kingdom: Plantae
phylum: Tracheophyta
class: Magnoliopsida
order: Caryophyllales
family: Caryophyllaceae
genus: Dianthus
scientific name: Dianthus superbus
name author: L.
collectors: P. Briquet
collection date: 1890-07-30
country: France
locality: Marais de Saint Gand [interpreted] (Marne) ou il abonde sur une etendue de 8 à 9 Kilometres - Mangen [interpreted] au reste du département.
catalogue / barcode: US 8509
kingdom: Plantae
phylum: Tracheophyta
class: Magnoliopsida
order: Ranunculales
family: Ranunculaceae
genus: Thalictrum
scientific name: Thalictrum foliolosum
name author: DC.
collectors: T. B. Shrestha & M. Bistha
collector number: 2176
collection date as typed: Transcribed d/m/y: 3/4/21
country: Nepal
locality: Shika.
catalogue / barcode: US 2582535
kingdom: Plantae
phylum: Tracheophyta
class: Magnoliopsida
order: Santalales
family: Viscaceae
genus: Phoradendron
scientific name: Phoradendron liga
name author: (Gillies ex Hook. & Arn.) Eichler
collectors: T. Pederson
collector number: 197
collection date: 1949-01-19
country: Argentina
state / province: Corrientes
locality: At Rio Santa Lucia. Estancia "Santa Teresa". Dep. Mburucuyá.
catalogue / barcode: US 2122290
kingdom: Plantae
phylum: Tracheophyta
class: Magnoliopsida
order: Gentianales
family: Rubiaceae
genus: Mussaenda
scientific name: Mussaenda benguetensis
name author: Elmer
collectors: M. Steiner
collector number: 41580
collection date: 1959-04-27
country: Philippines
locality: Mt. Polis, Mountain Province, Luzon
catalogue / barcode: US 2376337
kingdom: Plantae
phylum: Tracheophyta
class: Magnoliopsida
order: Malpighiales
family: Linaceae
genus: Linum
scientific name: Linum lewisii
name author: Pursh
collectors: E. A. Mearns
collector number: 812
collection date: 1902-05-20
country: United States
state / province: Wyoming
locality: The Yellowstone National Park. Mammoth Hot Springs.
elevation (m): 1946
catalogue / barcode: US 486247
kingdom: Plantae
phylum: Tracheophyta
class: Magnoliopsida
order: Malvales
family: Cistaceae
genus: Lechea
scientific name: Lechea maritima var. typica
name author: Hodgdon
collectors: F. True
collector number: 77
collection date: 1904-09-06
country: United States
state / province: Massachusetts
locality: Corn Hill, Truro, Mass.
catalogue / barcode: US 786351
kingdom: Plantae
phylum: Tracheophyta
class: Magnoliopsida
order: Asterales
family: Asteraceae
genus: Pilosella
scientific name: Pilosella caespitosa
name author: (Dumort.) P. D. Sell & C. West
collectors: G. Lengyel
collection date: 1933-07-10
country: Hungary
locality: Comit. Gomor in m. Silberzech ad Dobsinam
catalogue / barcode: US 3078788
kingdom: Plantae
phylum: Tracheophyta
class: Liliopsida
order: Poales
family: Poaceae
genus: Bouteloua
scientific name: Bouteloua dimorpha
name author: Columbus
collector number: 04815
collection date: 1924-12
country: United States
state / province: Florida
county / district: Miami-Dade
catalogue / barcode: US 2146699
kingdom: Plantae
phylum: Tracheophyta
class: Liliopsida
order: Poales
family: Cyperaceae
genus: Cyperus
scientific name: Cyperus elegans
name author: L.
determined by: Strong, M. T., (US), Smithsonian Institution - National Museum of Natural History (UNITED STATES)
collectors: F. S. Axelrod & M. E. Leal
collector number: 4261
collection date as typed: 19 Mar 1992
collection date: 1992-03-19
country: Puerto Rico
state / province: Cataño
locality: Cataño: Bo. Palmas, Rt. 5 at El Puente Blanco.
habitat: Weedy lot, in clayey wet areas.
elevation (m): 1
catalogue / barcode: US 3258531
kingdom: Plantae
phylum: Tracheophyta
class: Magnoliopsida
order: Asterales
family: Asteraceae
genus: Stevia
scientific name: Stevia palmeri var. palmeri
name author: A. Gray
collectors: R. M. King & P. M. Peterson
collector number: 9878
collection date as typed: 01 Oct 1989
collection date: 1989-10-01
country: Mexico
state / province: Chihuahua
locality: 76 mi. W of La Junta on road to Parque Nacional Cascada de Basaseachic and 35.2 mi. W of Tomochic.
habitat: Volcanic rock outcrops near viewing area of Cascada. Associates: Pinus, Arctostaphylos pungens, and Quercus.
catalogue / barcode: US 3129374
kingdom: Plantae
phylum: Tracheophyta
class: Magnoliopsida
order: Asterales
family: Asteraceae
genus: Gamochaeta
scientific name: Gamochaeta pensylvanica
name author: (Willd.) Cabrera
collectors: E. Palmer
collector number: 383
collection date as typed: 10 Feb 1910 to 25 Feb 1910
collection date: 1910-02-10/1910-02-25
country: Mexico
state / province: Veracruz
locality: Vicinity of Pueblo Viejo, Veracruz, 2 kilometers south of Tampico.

* * * * * * * * *

- AIM OF THE EXERCISE:
Locate each line in the rows above that contains the string "genus" and copy it. The match is case-sensitive.

- THE OUTPUT:
genus: Dianthus
genus: Thalictrum
genus: Phoradendron
genus: Mussaenda
genus: Linum
genus: Lechea
genus: Pilosella
genus: Bouteloua
genus: Cyperus
genus: Stevia
genus: Gamochaeta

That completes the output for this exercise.